От чая с тортом Вячеслав Иванович отказался, хоть и с сожалением: конечно, попробовать собственный торт — редкое удовольствие, которое он разрешал себе только под самым благовидным предлогом, и приглашение Ракова — как раз такой предлог; но чаепитие вдвоем лишний раз напоминало бы о совершенной глупости — ссоре с таким полезным человеком, как журналист, пишущий на моральные темы. А это ужасно противно — сознавать собственную глупость. Всегда легче, когда можно свалить вину за неудачу на кого-нибудь другого.
Он шел к станции, размахивая свернутыми в трубку оттисками своего детского портрета. Эрик хотел было по привычке взять ношу в зубы, но Вячеслав Иванович ему не доверил. Да, такого собственного портрета нет ни у кого из знакомых! Особенно позавидует нынешний муж бывшей жены, капитан лесовоза: он не выносит, когда у кого-то есть то, чего нет у него! Приятно будет и Алле подарить; но, конечно, это будет только добавление, дополнительный штрих, а нужно ей сделать настоящие подарки, чтобы оценила дядю!
И Вячеслав Иванович стал подробно обдумывать, какие можно сделать Алле подарки. Достанет он у себя в ресторане все что угодно, нужно только правильно угадать, чего ей хочется больше всего. (Некстати вспомнилось, что Борбосыч при первом известии о нашедшихся родственниках предсказал, что отныне Вячеслав Иванович заинтересуется женской галантереей, — и оказался прав. Ну и черт с ним!)
В почтовом ящике лежало письмо. Почерк Ларисы— ни с кем не спутаешь: очень крупный и почти неразборчивый. Такой же неряшливый, как она сама.
Конверт не проштемпелеван, значит, сама приходила и опустила. Но парадная дверь у них запирается, и ключа он ей так и не дал. Как же она добралась до ящика? Ждала, когда кто-нибудь пойдет? То есть караулила под дверью! Только этого не хватало. А если он придет с Аллой, а Лариса караулит? Пока объяснишь ей, что Алла племянница, успеет такого наговорить! Тем более увидит Аллин живот…

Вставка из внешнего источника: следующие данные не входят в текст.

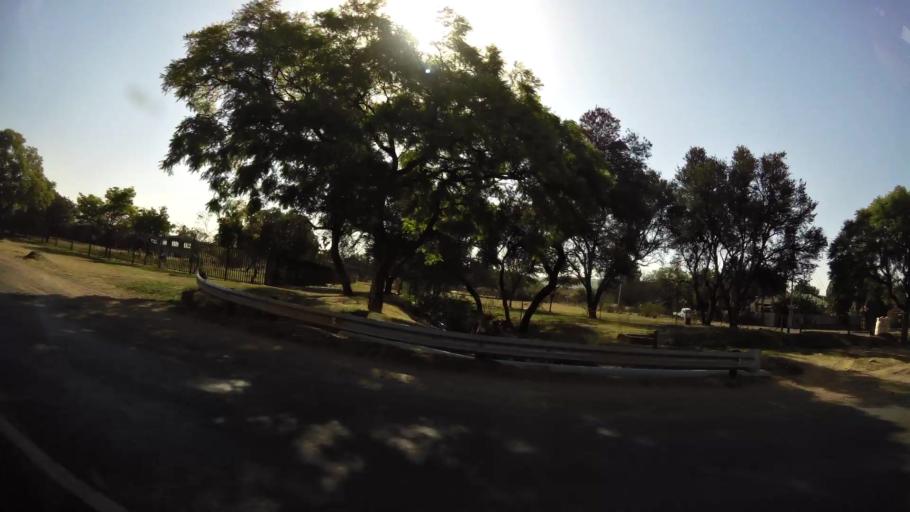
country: ZA
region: Gauteng
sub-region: City of Tshwane Metropolitan Municipality
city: Pretoria
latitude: -25.7173
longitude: 28.2455
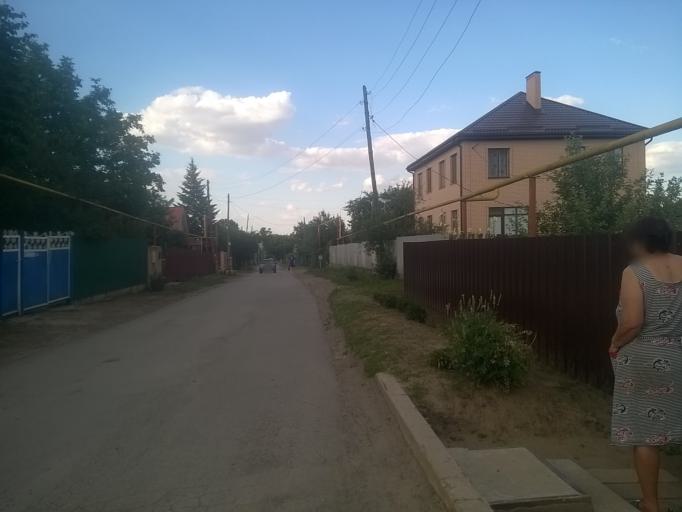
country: RU
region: Rostov
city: Donetsk
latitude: 48.3380
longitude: 39.9563
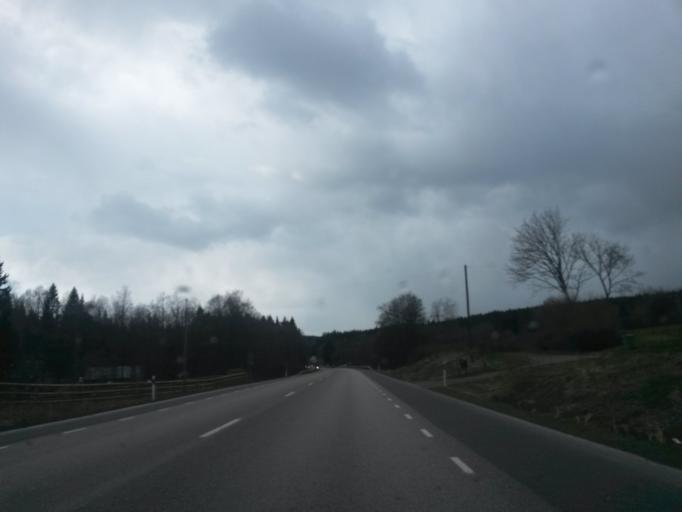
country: SE
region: Vaestra Goetaland
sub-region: Skovde Kommun
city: Skoevde
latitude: 58.3896
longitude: 13.7903
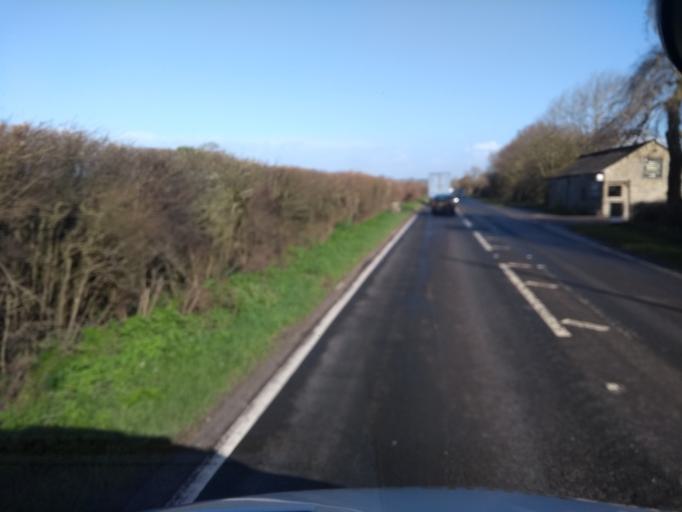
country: GB
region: England
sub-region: Somerset
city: Ilchester
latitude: 50.9860
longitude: -2.6766
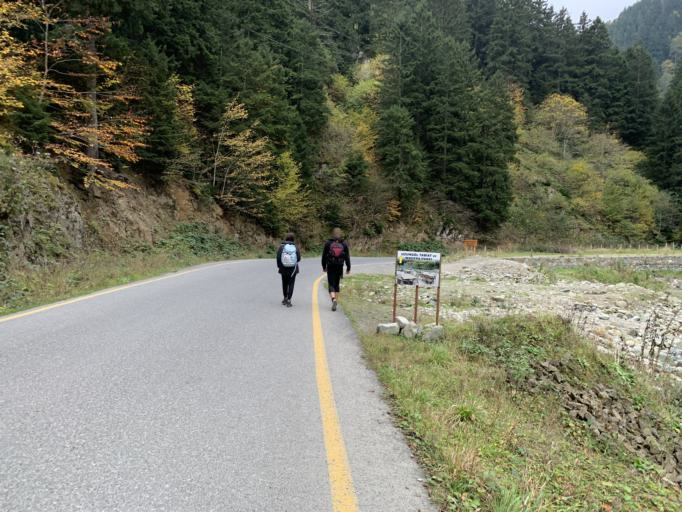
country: TR
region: Trabzon
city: Uzungol
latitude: 40.6027
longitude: 40.3175
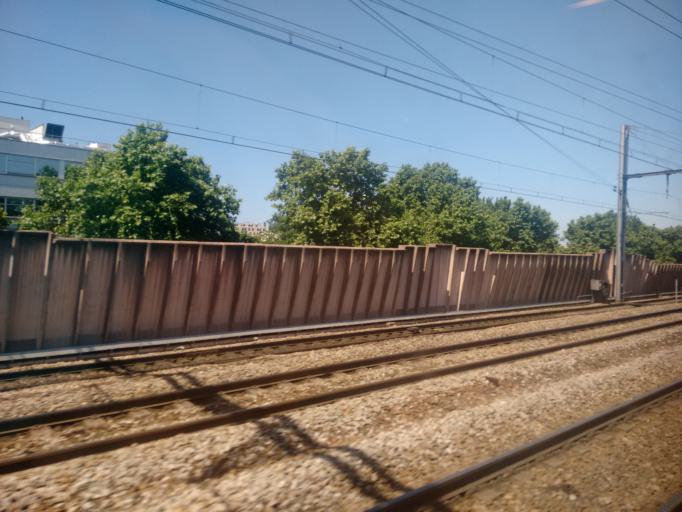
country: FR
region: Ile-de-France
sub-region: Departement des Hauts-de-Seine
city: Malakoff
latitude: 48.8138
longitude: 2.2983
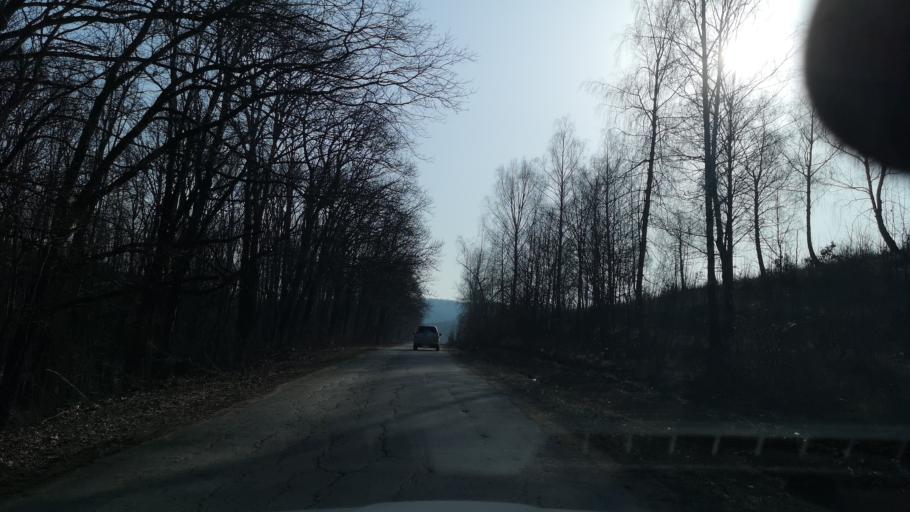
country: MD
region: Nisporeni
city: Nisporeni
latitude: 47.0934
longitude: 28.3156
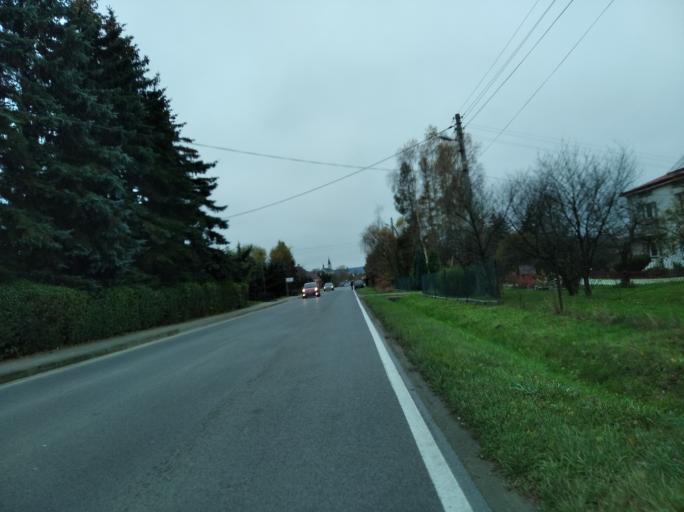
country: PL
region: Subcarpathian Voivodeship
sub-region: Powiat krosnienski
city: Chorkowka
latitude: 49.6732
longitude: 21.6983
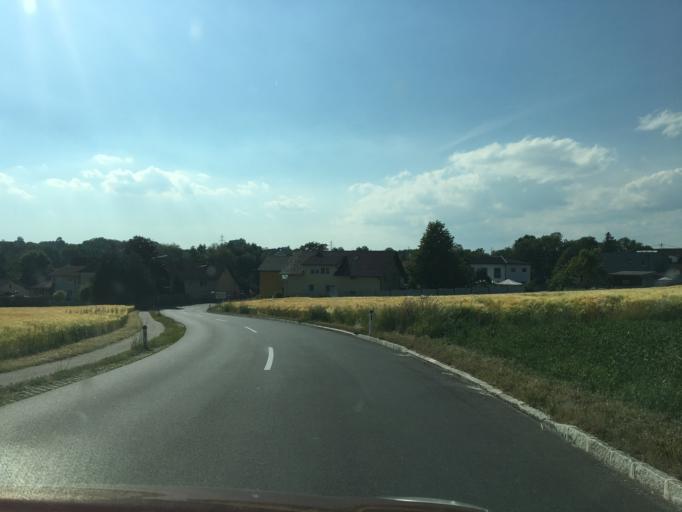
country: AT
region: Lower Austria
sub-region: Politischer Bezirk Amstetten
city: Ennsdorf
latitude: 48.2747
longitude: 14.5185
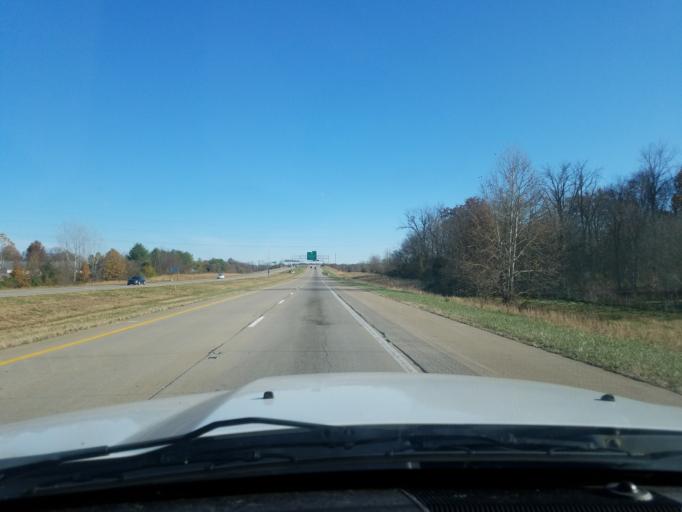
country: US
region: Indiana
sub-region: Clark County
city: Oak Park
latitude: 38.3475
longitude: -85.7263
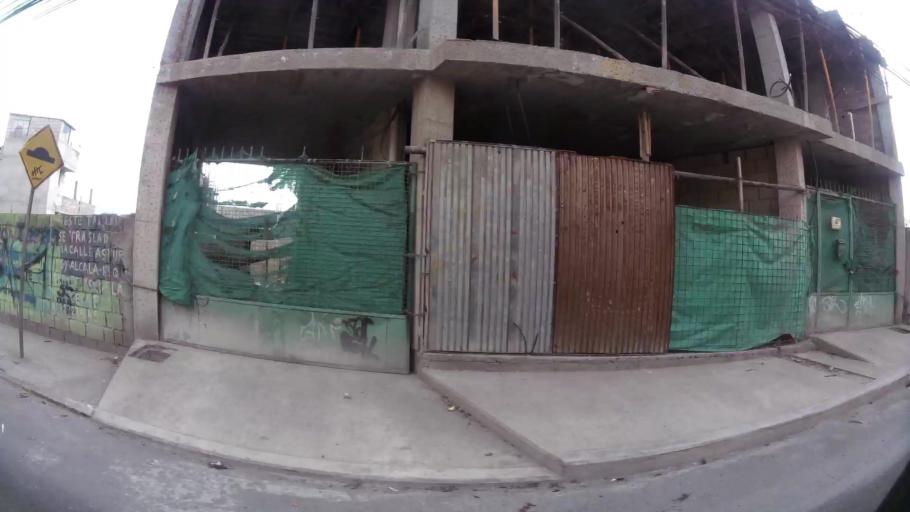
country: EC
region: Pichincha
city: Quito
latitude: -0.0909
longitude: -78.4413
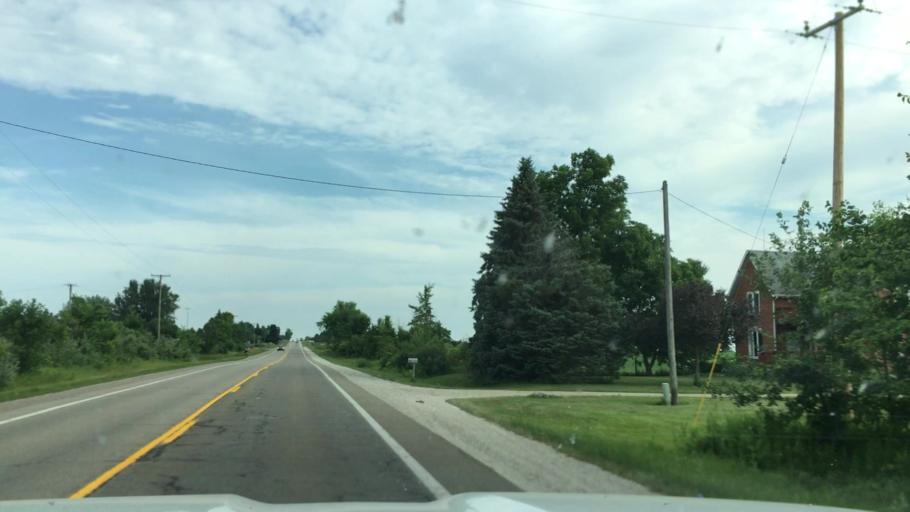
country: US
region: Michigan
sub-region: Sanilac County
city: Brown City
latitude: 43.1991
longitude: -83.0770
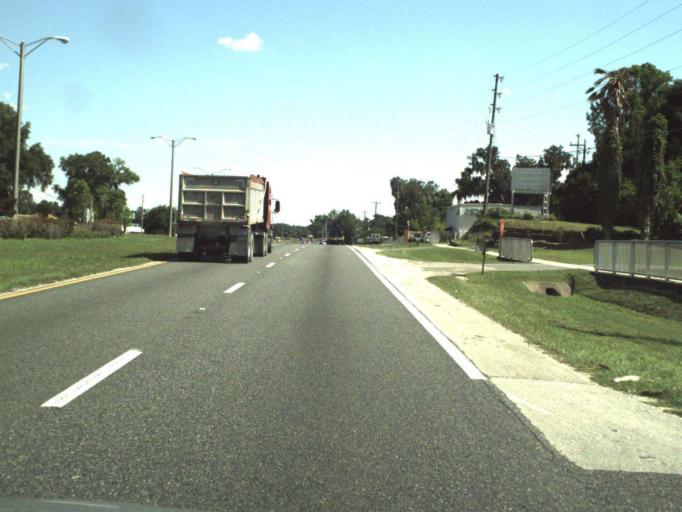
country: US
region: Florida
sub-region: Marion County
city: Belleview
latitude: 29.0687
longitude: -82.0703
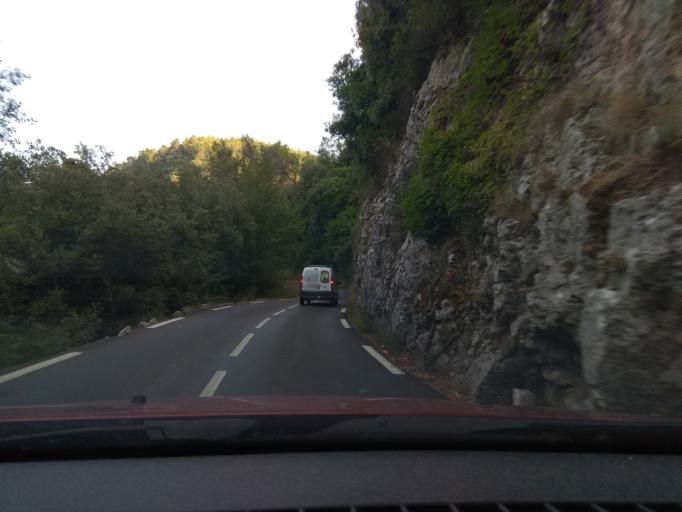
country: FR
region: Provence-Alpes-Cote d'Azur
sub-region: Departement des Alpes-Maritimes
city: La Colle-sur-Loup
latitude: 43.6860
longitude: 7.0712
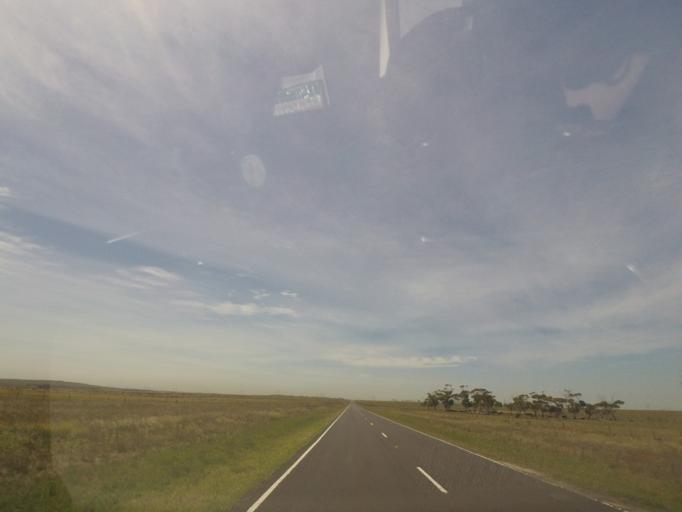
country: AU
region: Victoria
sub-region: Wyndham
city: Wyndham Vale
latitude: -37.8034
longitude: 144.4951
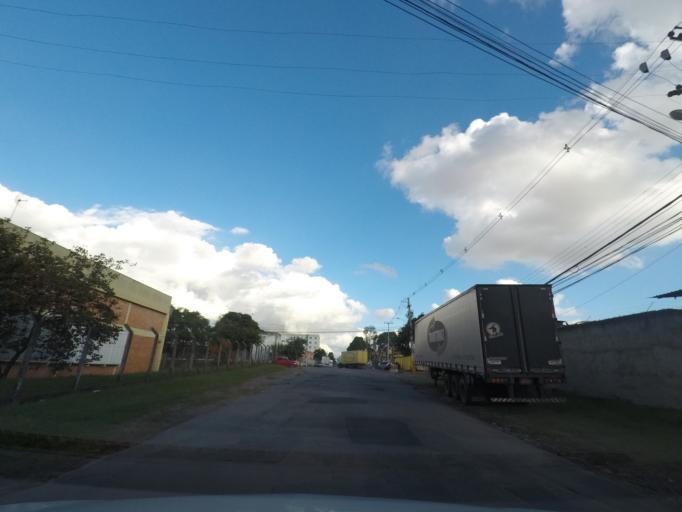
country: BR
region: Parana
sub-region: Curitiba
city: Curitiba
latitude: -25.4812
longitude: -49.2628
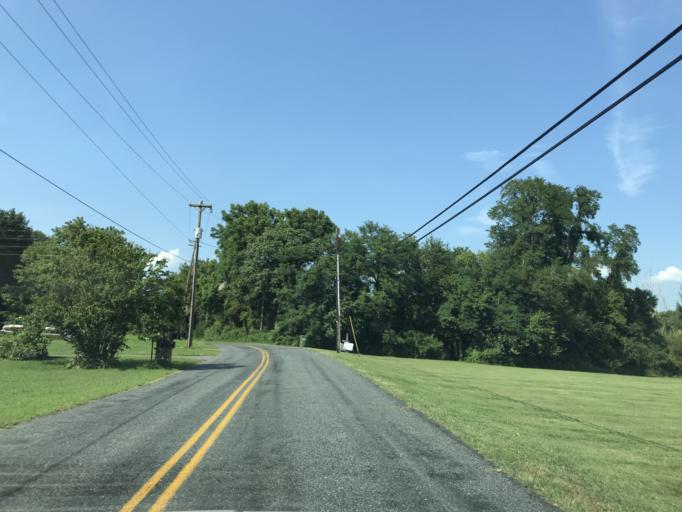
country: US
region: Maryland
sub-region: Harford County
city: South Bel Air
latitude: 39.6281
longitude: -76.2748
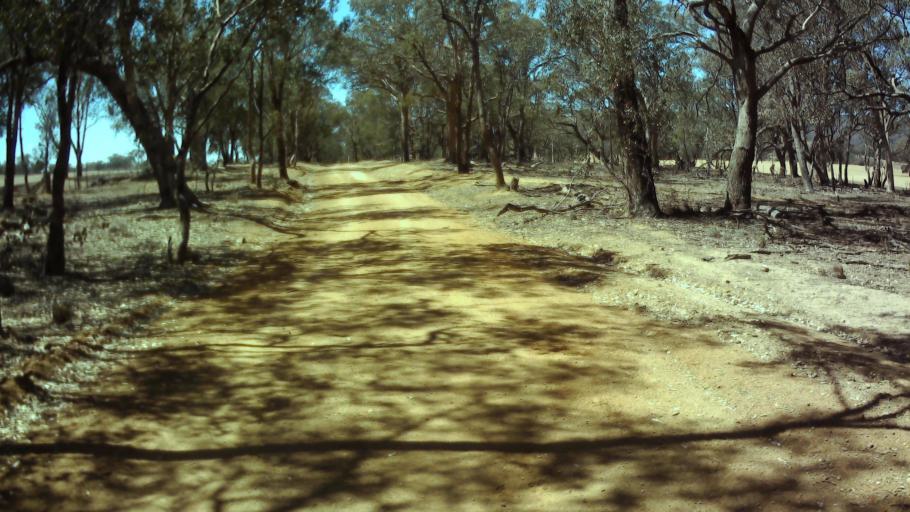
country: AU
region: New South Wales
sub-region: Weddin
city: Grenfell
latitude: -33.9569
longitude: 148.0849
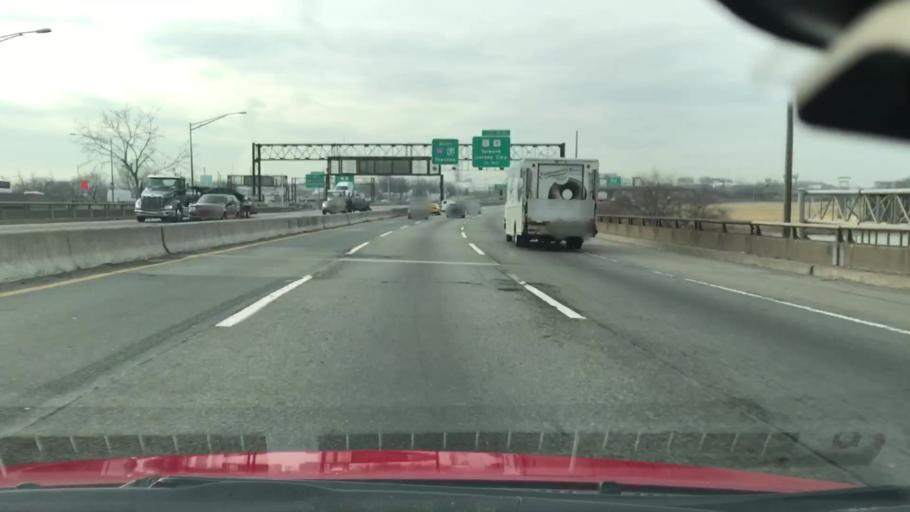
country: US
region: New Jersey
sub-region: Hudson County
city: Harrison
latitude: 40.7366
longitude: -74.1238
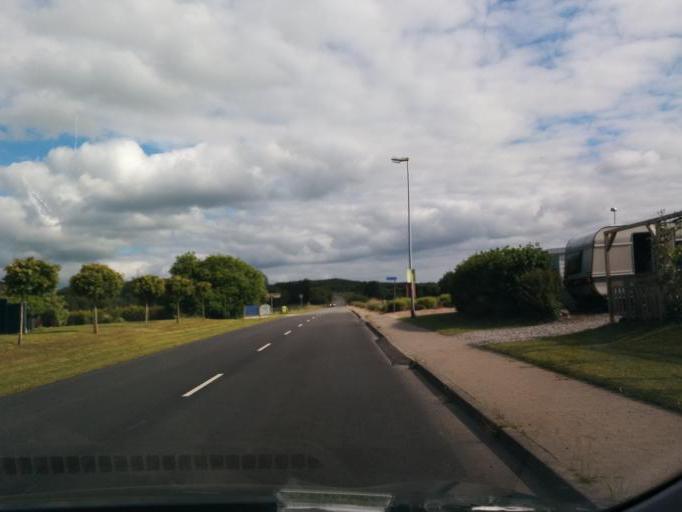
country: DK
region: Central Jutland
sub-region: Norddjurs Kommune
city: Grenaa
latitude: 56.5266
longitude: 10.7118
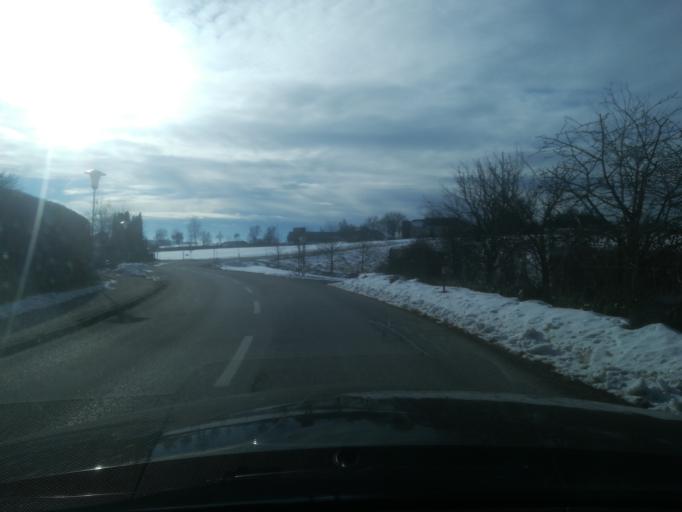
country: AT
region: Upper Austria
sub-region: Politischer Bezirk Perg
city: Perg
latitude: 48.3196
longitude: 14.6244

Была бы Алла чужой, познакомься он сейчас с нею, когда она без мужа — и вот-вот родит… В нее бы он мог влюбиться и в беременную… Почему ни разу не встретилась такая, и приходится заводить себе очередные беженеты?!
Ты меня избегаешь, как надоедливой попрошайки. Чего ты трусишь? Скажи честно, что давно завел себе другую!
Скажи, пусть будет больно мне, Но только не молчи!
Не бойся, в волосы ей не вцеплюсь. Хочется только посмотреть прямо в ее «честные», «невинные» глаза!..
Ну и так далее. Что-нибудь объяснять бесполезно: и что другую не завел, и что не избегает специально. Ей не понять, что съездить за дневником матери куда важнее, что любовные мысли его сейчас вовсе не занимают, — у нее-то других мыслей и нет никогда. Ясно одно: нужно, чтобы она не встретилась с Аллой, не пыталась заглядывать ей в глаза.
Вот так всегда заканчивается очередной беженет. А что делать, если без женщин все-таки нельзя?.. А ведь какой-то дурак и от Аллы бежал точно так же, тоже ругал себя, должно быть, что связался, — вот этого Вячеслав Иванович не мог понять!